Every October, in honor of my birthday, I ask this one: The Browns are one of two teams named after an actual person, Paul Brown, the team's first coach. What's the other one? Answer to be found later.
I've always rooted for Travis Henry. Tough little guy. Gave his all to the Bills, playing on a broken ankle one year. He was rewarded by being benched, then traded to Tennessee. Finally he's rushing for some numbers. I'd love to see him on a real contender, but fate just doesn't seem to smile on some people.
I asked my spy in the organization, "So who's it gonna be when Aaron Brooks comes back from his chest injury, Brooks or Andrew Walter?" "We're looking at Marques Tuiasosopo again," he said. "How come?" "Al just hired a coach who can pronounce it."
Only Shakespeare could have done this justice. Dennis Green chokes off his offense because Edge James complained about not being allowed to finish off a game. Thus they blow the Bears contest. Dennis covers it by flying into a postgame press conference frenzy about the Bears being overrated or something. Then he fires the assistant who wanted to keep the offense open, which would have given the team its best chance to pull the upset. The only reason Dennis still has his job is that Bill Bidwill still hasn't been told that they lost to the Bears. I'd set the drama in Verona, outfit 'em all with swords and pantaloons and let them go at it. The answer, by the way, is the Buffalo Bills.

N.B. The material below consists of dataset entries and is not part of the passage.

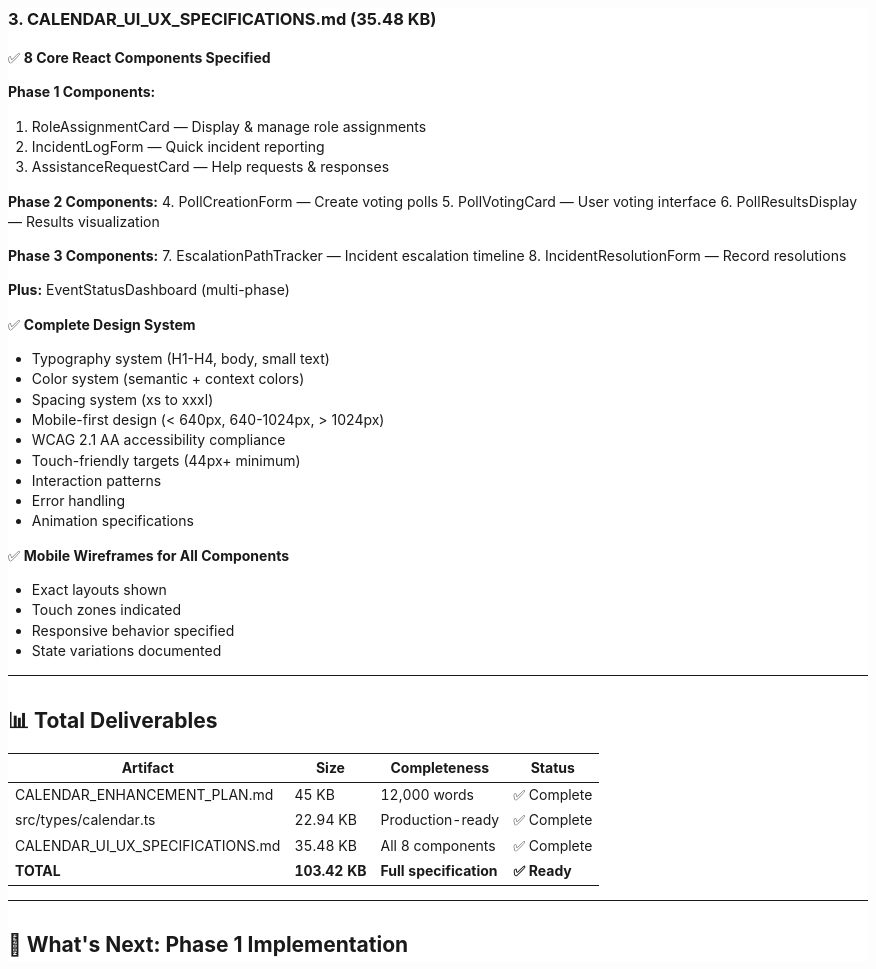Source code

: 
### 3. **CALENDAR_UI_UX_SPECIFICATIONS.md** (35.48 KB)
✅ **8 Core React Components Specified**

**Phase 1 Components:**
1. RoleAssignmentCard — Display & manage role assignments
2. IncidentLogForm — Quick incident reporting
3. AssistanceRequestCard — Help requests & responses

**Phase 2 Components:**
4. PollCreationForm — Create voting polls
5. PollVotingCard — User voting interface
6. PollResultsDisplay — Results visualization

**Phase 3 Components:**
7. EscalationPathTracker — Incident escalation timeline
8. IncidentResolutionForm — Record resolutions

**Plus:** EventStatusDashboard (multi-phase)

✅ **Complete Design System**
- Typography system (H1-H4, body, small text)
- Color system (semantic + context colors)
- Spacing system (xs to xxxl)
- Mobile-first design (< 640px, 640-1024px, > 1024px)
- WCAG 2.1 AA accessibility compliance
- Touch-friendly targets (44px+ minimum)
- Interaction patterns
- Error handling
- Animation specifications

✅ **Mobile Wireframes for All Components**
- Exact layouts shown
- Touch zones indicated
- Responsive behavior specified
- State variations documented

---

## 📊 Total Deliverables

| Artifact | Size | Completeness | Status |
|----------|------|--------------|--------|
| CALENDAR_ENHANCEMENT_PLAN.md | 45 KB | 12,000 words | ✅ Complete |
| src/types/calendar.ts | 22.94 KB | Production-ready | ✅ Complete |
| CALENDAR_UI_UX_SPECIFICATIONS.md | 35.48 KB | All 8 components | ✅ Complete |
| **TOTAL** | **103.42 KB** | **Full specification** | **✅ Ready** |

---

## 🎯 What's Next: Phase 1 Implementation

Dominic Riola, the center, had a perfectly legitimate-looking block that set up a 21-yard gain in the second quarter against the Jets. A holding penalty wiped out the play. QB Jon Kitna was not so much angry as saddened, and disgusted. He offered this commentary, which is so true that it makes you want to weep for the downtrodden of this league: "When you're a bad team and something looks funny, they throw the flag on you just because they think they should. It was so perfect a block, so perfect a wipeout, that they figured there had to be something wrong with it. So they threw the flag." OK, NFL, what is the price Kitna must now pay for his eulogy? Fining? Flogging? The stocks, the branding iron? You know he's not about to repent -- or convert.
Medical and rehab specialists are devoting themselves to figuring out a way to restore Daunte Culpepper's physical zip. "This is an issue," Nick Saban says, "of getting explosive movement back, quick explosive movements." Have you tried a diet of beans?